• GIVEN RECORDS:

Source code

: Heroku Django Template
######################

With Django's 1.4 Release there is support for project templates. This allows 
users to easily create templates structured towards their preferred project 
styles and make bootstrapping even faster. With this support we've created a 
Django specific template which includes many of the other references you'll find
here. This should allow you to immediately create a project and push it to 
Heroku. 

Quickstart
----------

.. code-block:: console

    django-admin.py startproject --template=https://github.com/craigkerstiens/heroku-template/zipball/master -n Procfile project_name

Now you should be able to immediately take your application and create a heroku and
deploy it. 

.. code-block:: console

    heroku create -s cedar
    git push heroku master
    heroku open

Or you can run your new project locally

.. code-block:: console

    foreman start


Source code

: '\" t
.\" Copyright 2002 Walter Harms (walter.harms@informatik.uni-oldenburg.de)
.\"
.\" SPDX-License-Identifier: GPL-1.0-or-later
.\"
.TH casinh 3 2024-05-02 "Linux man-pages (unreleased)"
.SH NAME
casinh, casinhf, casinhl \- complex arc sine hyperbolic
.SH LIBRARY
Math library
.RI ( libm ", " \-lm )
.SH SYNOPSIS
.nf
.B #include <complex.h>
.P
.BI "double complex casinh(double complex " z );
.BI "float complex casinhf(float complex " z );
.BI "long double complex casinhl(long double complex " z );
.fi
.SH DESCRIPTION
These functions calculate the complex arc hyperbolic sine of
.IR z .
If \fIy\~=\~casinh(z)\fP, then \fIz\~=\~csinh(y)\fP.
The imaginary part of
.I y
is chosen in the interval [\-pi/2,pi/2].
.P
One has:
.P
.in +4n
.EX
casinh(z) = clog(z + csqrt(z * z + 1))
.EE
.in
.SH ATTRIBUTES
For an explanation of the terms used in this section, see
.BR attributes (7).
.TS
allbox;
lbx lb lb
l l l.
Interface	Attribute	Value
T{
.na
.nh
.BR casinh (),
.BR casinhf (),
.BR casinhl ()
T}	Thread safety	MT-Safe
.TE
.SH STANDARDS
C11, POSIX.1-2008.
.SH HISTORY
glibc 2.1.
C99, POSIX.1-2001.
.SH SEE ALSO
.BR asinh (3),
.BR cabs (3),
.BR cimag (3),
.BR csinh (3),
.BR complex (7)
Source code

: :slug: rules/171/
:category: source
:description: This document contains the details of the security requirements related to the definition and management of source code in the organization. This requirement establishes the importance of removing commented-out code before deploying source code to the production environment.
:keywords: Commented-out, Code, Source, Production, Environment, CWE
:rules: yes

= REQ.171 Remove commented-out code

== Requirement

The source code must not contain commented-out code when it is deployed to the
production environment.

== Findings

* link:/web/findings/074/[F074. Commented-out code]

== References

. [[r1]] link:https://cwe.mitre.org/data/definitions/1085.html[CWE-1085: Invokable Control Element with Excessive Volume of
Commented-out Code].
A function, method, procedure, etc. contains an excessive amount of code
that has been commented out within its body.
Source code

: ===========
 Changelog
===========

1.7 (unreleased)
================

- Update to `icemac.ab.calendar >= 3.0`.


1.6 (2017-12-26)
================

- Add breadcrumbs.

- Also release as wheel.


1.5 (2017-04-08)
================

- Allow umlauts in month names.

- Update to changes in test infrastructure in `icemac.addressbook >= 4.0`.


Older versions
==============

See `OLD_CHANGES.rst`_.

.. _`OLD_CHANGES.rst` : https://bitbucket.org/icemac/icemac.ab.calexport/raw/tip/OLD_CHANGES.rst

• TRY IT: You are asked to transcribe all of the data above exactly.

• PROBLEM SOLUTION:
Source code

: Heroku Django Template
######################

With Django's 1.4 Release there is support for project templates. This allows 
users to easily create templates structured towards their preferred project 
styles and make bootstrapping even faster. With this support we've created a 
Django specific template which includes many of the other references you'll find
here. This should allow you to immediately create a project and push it to 
Heroku. 

Quickstart
----------

.. code-block:: console

    django-admin.py startproject --template=https://github.com/craigkerstiens/heroku-template/zipball/master -n Procfile project_name

Now you should be able to immediately take your application and create a heroku and
deploy it. 

.. code-block:: console

    heroku create -s cedar
    git push heroku master
    heroku open

Or you can run your new project locally

.. code-block:: console

    foreman start


Source code

: '\" t
.\" Copyright 2002 Walter Harms (walter.harms@informatik.uni-oldenburg.de)
.\"
.\" SPDX-License-Identifier: GPL-1.0-or-later
.\"
.TH casinh 3 2024-05-02 "Linux man-pages (unreleased)"
.SH NAME
casinh, casinhf, casinhl \- complex arc sine hyperbolic
.SH LIBRARY
Math library
.RI ( libm ", " \-lm )
.SH SYNOPSIS
.nf
.B #include <complex.h>
.P
.BI "double complex casinh(double complex " z );
.BI "float complex casinhf(float complex " z );
.BI "long double complex casinhl(long double complex " z );
.fi
.SH DESCRIPTION
These functions calculate the complex arc hyperbolic sine of
.IR z .
If \fIy\~=\~casinh(z)\fP, then \fIz\~=\~csinh(y)\fP.
The imaginary part of
.I y
is chosen in the interval [\-pi/2,pi/2].
.P
One has:
.P
.in +4n
.EX
casinh(z) = clog(z + csqrt(z * z + 1))
.EE
.in
.SH ATTRIBUTES
For an explanation of the terms used in this section, see
.BR attributes (7).
.TS
allbox;
lbx lb lb
l l l.
Interface	Attribute	Value
T{
.na
.nh
.BR casinh (),
.BR casinhf (),
.BR casinhl ()
T}	Thread safety	MT-Safe
.TE
.SH STANDARDS
C11, POSIX.1-2008.
.SH HISTORY
glibc 2.1.
C99, POSIX.1-2001.
.SH SEE ALSO
.BR asinh (3),
.BR cabs (3),
.BR cimag (3),
.BR csinh (3),
.BR complex (7)
Source code

: :slug: rules/171/
:category: source
:description: This document contains the details of the security requirements related to the definition and management of source code in the organization. This requirement establishes the importance of removing commented-out code before deploying source code to the production environment.
:keywords: Commented-out, Code, Source, Production, Environment, CWE
:rules: yes

= REQ.171 Remove commented-out code

== Requirement

The source code must not contain commented-out code when it is deployed to the
production environment.

== Findings

* link:/web/findings/074/[F074. Commented-out code]

== References

. [[r1]] link:https://cwe.mitre.org/data/definitions/1085.html[CWE-1085: Invokable Control Element with Excessive Volume of
Commented-out Code].
A function, method, procedure, etc. contains an excessive amount of code
that has been commented out within its body.
Source code

: ===========
 Changelog
===========

1.7 (unreleased)
================

- Update to `icemac.ab.calendar >= 3.0`.


1.6 (2017-12-26)
================

- Add breadcrumbs.

- Also release as wheel.


1.5 (2017-04-08)
================

- Allow umlauts in month names.

- Update to changes in test infrastructure in `icemac.addressbook >= 4.0`.


Older versions
==============

See `OLD_CHANGES.rst`_.

.. _`OLD_CHANGES.rst` : https://bitbucket.org/icemac/icemac.ab.calexport/raw/tip/OLD_CHANGES.rst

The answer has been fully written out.